Thompson recognizes that many districts, particularly small and rural ones, aren’t likely to have foundations to help out.
“You just have to get people together and start thinking creatively,” he said. “My experience is that there are people out there: There are organizations out there, there are state and federal grants out there to support this work and to support mental health. But it does take a small group of people working together and thinking creatively.”
“If you are a small district and you don’t have your own foundation, can you talk to a local community non-profit? Can you apply for a county-level, state-level, or federal grant? Can you contract with someone who is from a metro area nearby who can come and spend a couple of days a week [in the district]?” he continued. “I think it’s really about getting that group of people together and thinking creatively outside of the box.”
Making mental health a priority
The Cherry Creek Schools Foundation is following Littleton’s example and has also started to focus on mental health as a core priority.
It’s set up a mental health relief fund that it’s using to get students into emergency treatment without their families having to worry about how to pay for it.
The 55,000-student district is also building a mental health day-treatment center for students, which is scheduled to open this summer. The fund will help students whose insurance does not cover the cost of therapy, said Jill Henden, the foundation’s executive director.
The foundation’s mental health funds will also help cover the cost of continuing therapy sessions for students who use the district-covered Hazel Health, an online wellness company that’s providing students therapy free of charge.
The foundation raised about $75,000 last year during Colorado Gives Day to steer toward mental health programs.
“We are in this conversation for the long haul, but we really try to listen and understand how best we can leverage the dollars we raise to support the district,” Henden said.
The foundation’s board has decided that supporting the mental well-being of the district’s students and staff to be “at the core of what we want to do as a foundation going forward,” she said.
“I would encourage other foundations to lean into that conversation,” Henden said, “and to really understand how their district is helping students and staff through this crisis, and work in tandem to identify where the gaps in funding exist, and then encourage the foundations to try to fill those gaps.”

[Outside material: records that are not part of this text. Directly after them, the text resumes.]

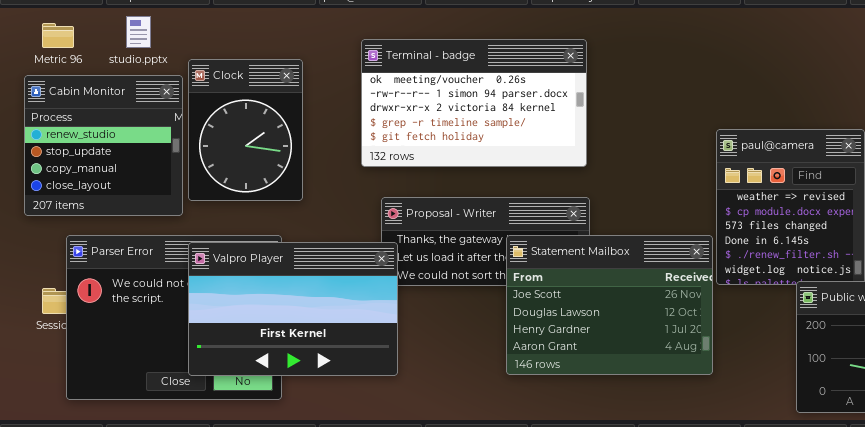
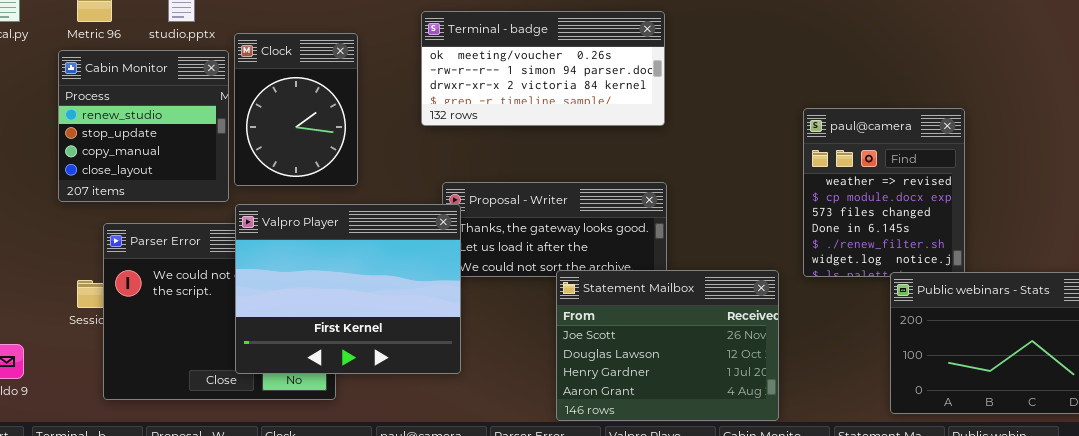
Terminal - badge: [361,39,587,167] -> [421,11,665,126], resized
Statement Mailbox: [506,235,713,375] -> [556,270,779,421], moved
Valpro Player: [188,242,398,376] -> [235,204,461,374], resized

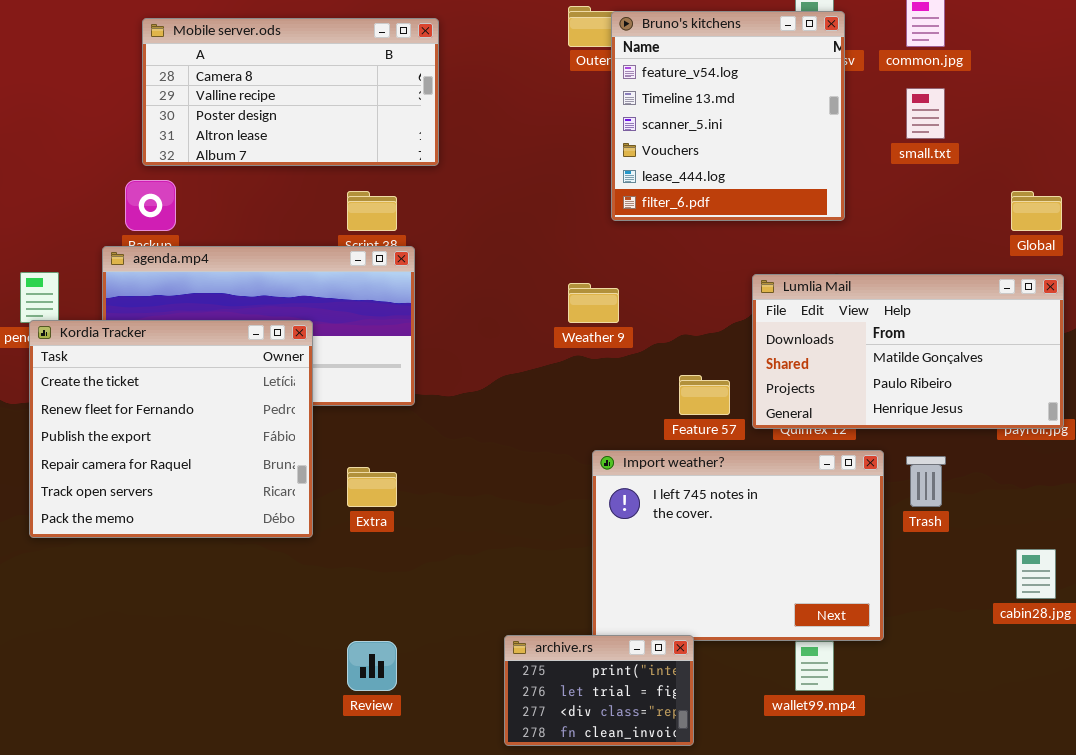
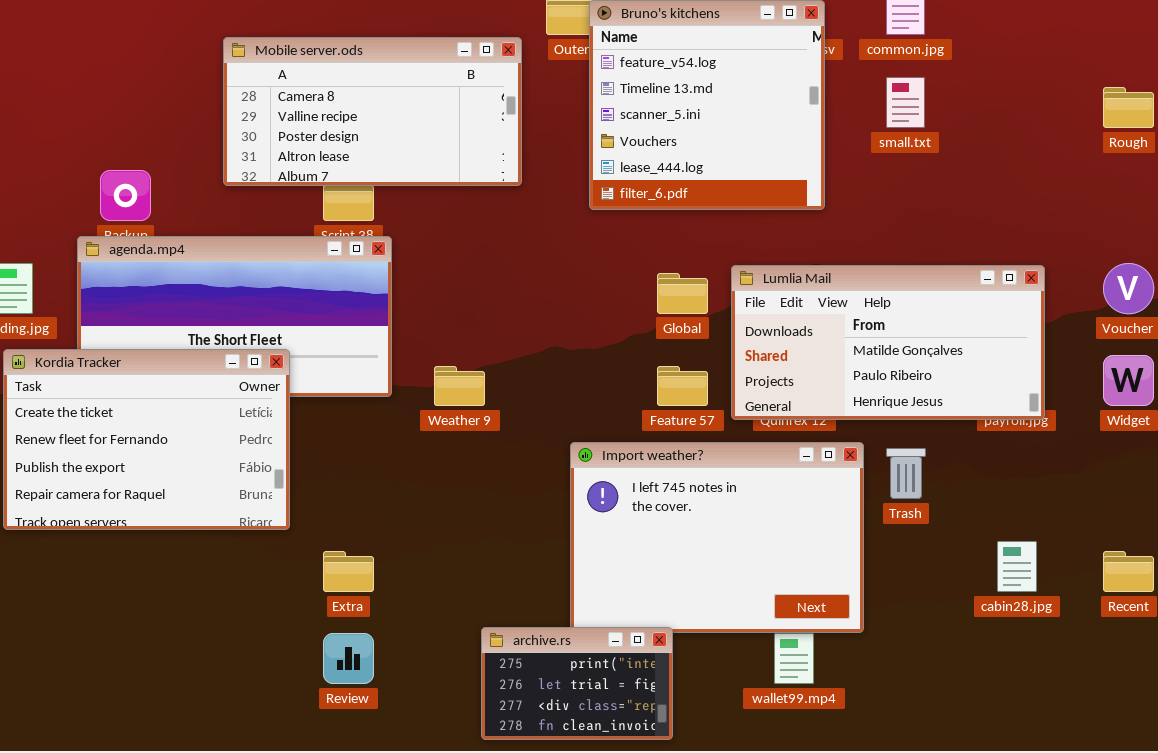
Mobile server.ods: [142,18,439,166] -> [223,37,522,186], moved
Global: [1011,191,1062,231] -> [657,273,708,314], moved
Weather 9: [568,283,619,323] -> [434,366,485,406], moved
Kordia Tracker: [29,320,313,538] -> [3,349,290,530], resized
Extra: [347,467,397,507] -> [323,551,374,592], moved

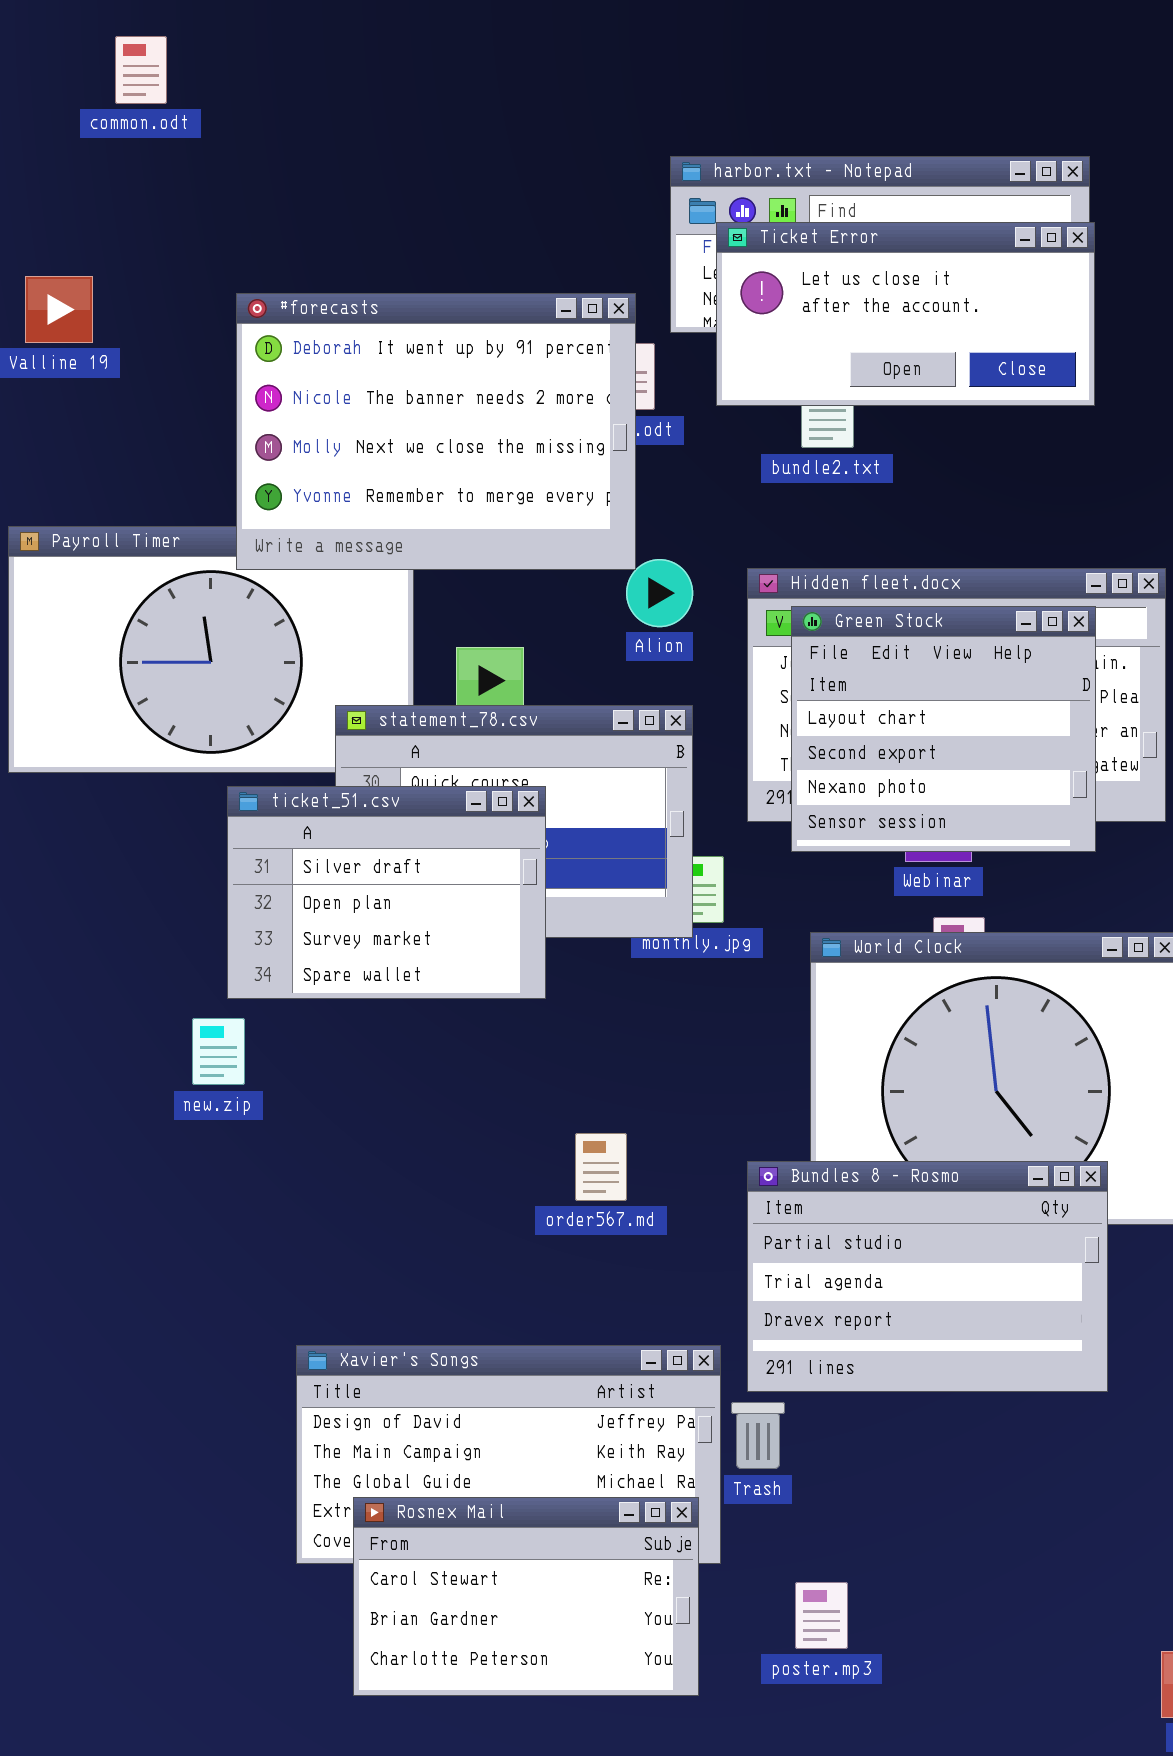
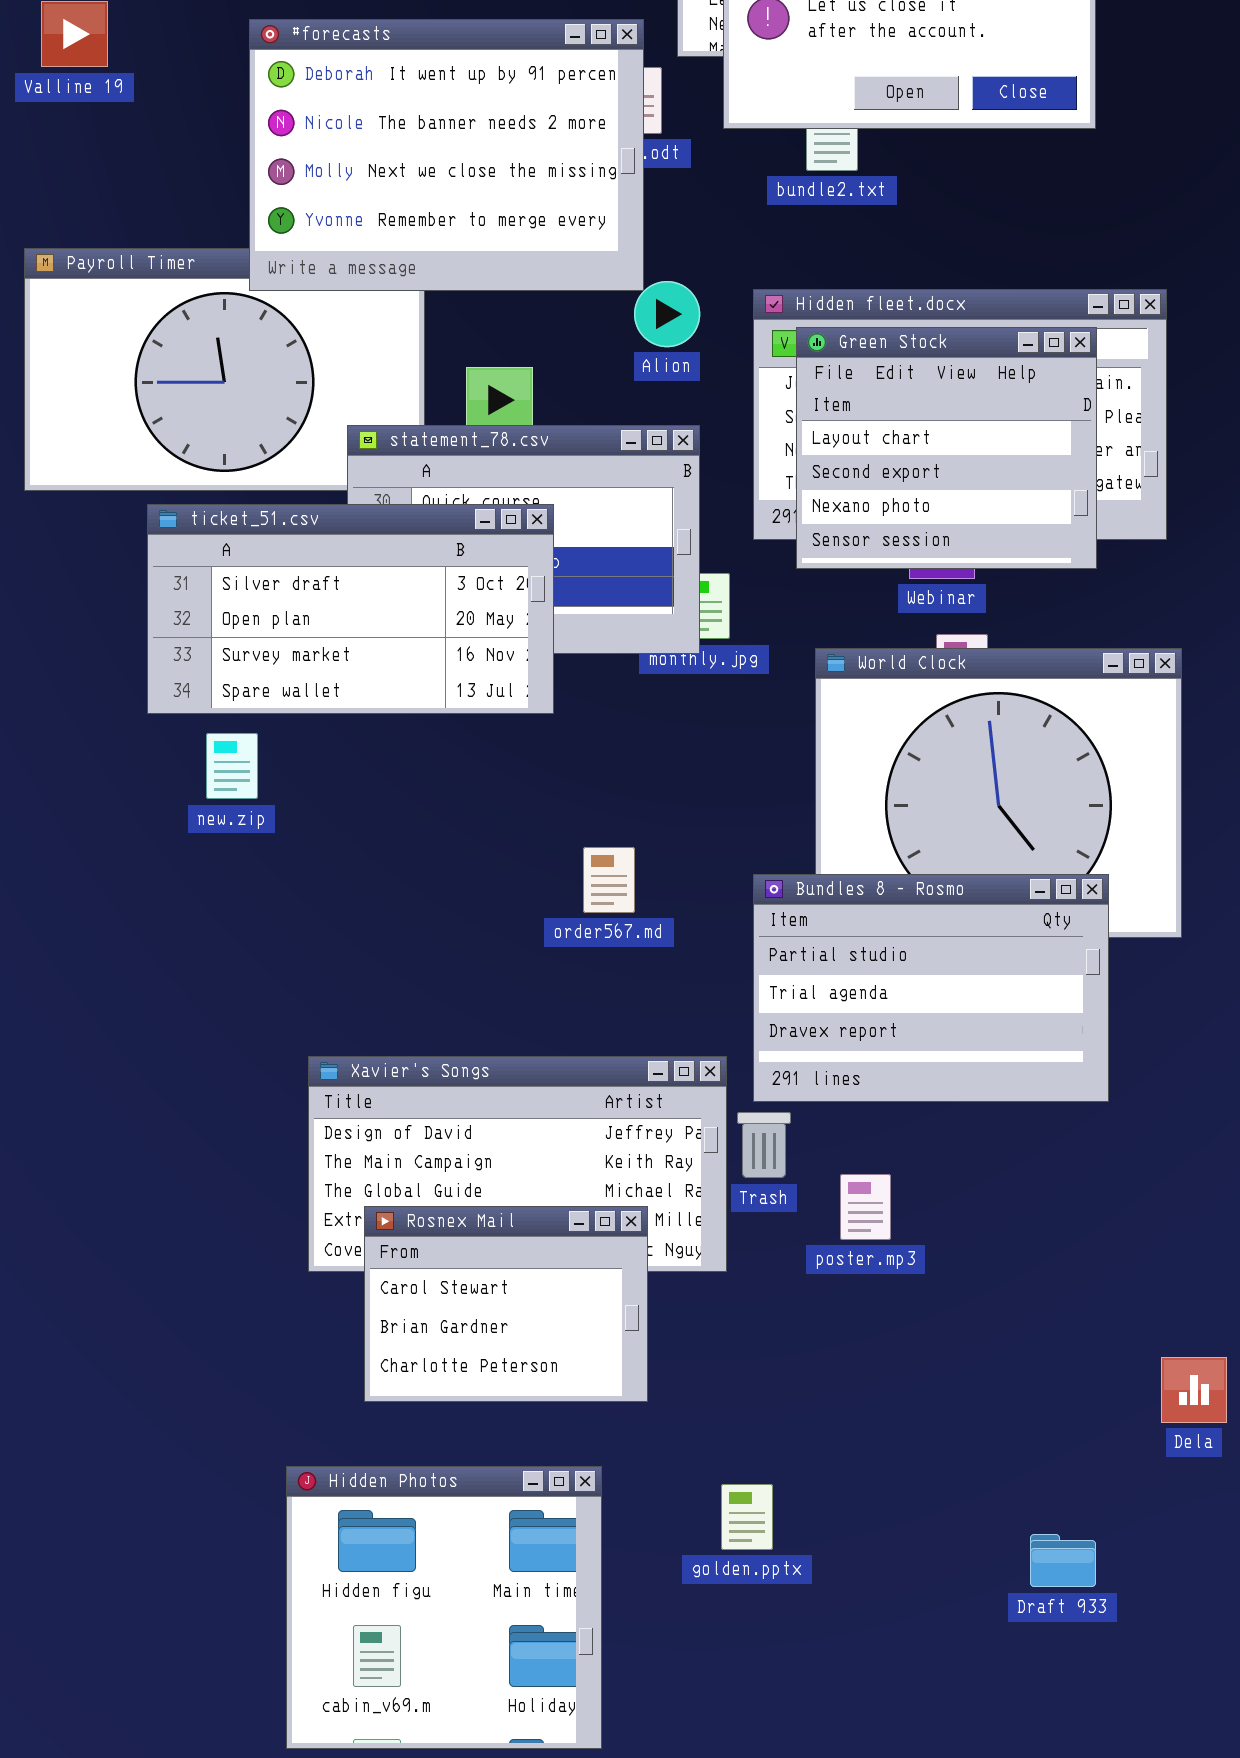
ticket_51.csv: [227,786,546,999] -> [147,504,554,714], resized
Rosnex Mail: [353,1497,699,1696] -> [364,1206,648,1402], resized
poster.mp3: [795,1582,848,1649] -> [840,1174,891,1240], moved

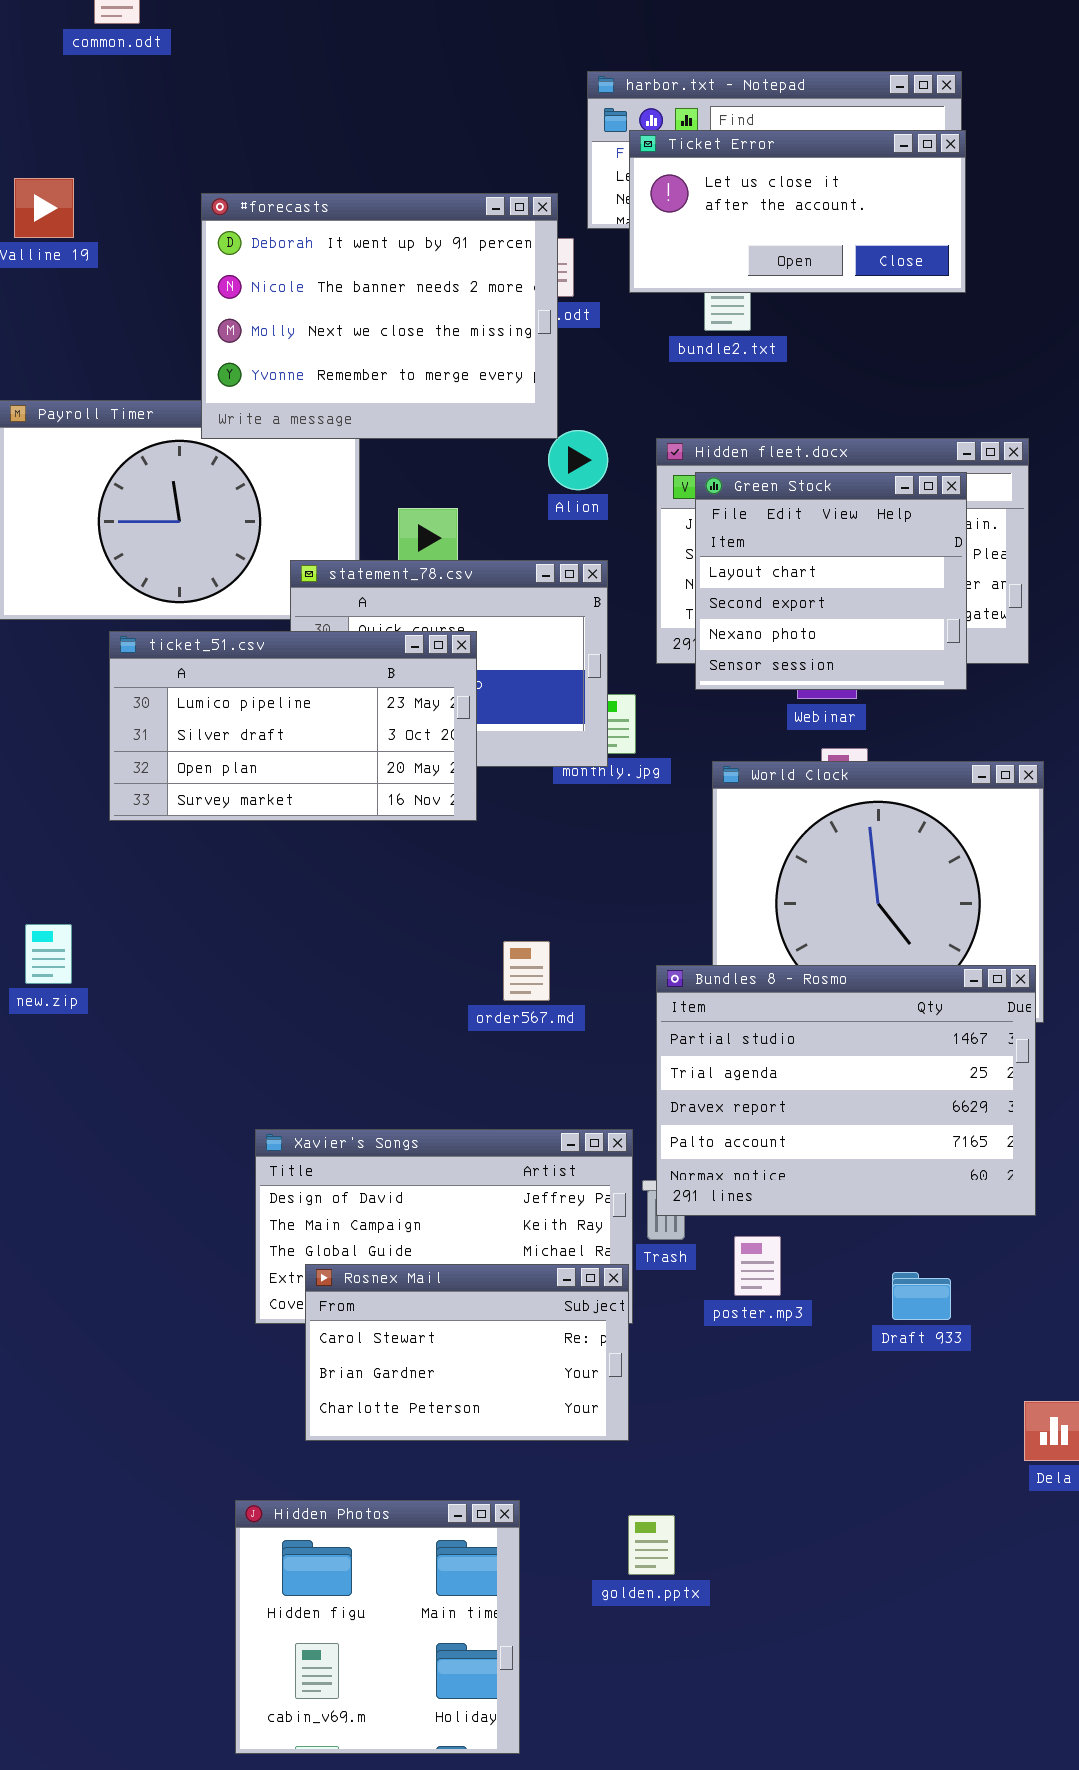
ticket_51.csv: [147,504,554,714] -> [109,631,477,821], scrolled up 1 row
new.zip: [206,733,258,799] -> [25,924,72,984], moved
Bundles 8 - Rosmo: [753,874,1109,1102] -> [656,965,1036,1216], resized
Rosnex Mail: [364,1206,648,1402] -> [305,1264,629,1441], resized
Draft 933: [1030,1534,1096,1587] -> [892,1272,951,1320], moved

While districts receive state and federal funding to support mental health programs, “innovative programs need seed funding from a different source,” Henden said, and engaging with the experts in the district “is a great way for foundations to step in and support the innovative ideas.”
The next frontier for these foundations is expanding a similar level of support to teachers.
“I had a front row seat of how hard teachers worked during the pandemic,” Best, the Littleton foundation’s executive director, said. “I just think they are amazing people.”
The Littleton Public Schools Foundation has run short-term campaigns to boost teachers’ morale, including an effort by parent-volunteers who wrote appreciation notes for teachers, while it considers longer-term strategies focusing on educators’ well-being. Teachers can also seek help through the district-provided employee assistance program. But the foundation and the district are thinking about strategic support in the longer term.
Thompson said that even as foundations are stepping up, it’s incumbent on state and federal governments to recognize that school districts are dealing with an unprecedented challenge that calls for permanent funding to help meet student and staff needs.
“Part of the challenge in the community and in the nation right now is that there is such a patchwork and disconnected system of mental healthcare that it’s really requiring schools to be on the front lines of this,” Thompson said. “At some point our state and national systems of education are going to have to reckon with the fact that schools are taking on a huge role in mental health and make [mental health care funding] a standard part of school funding.”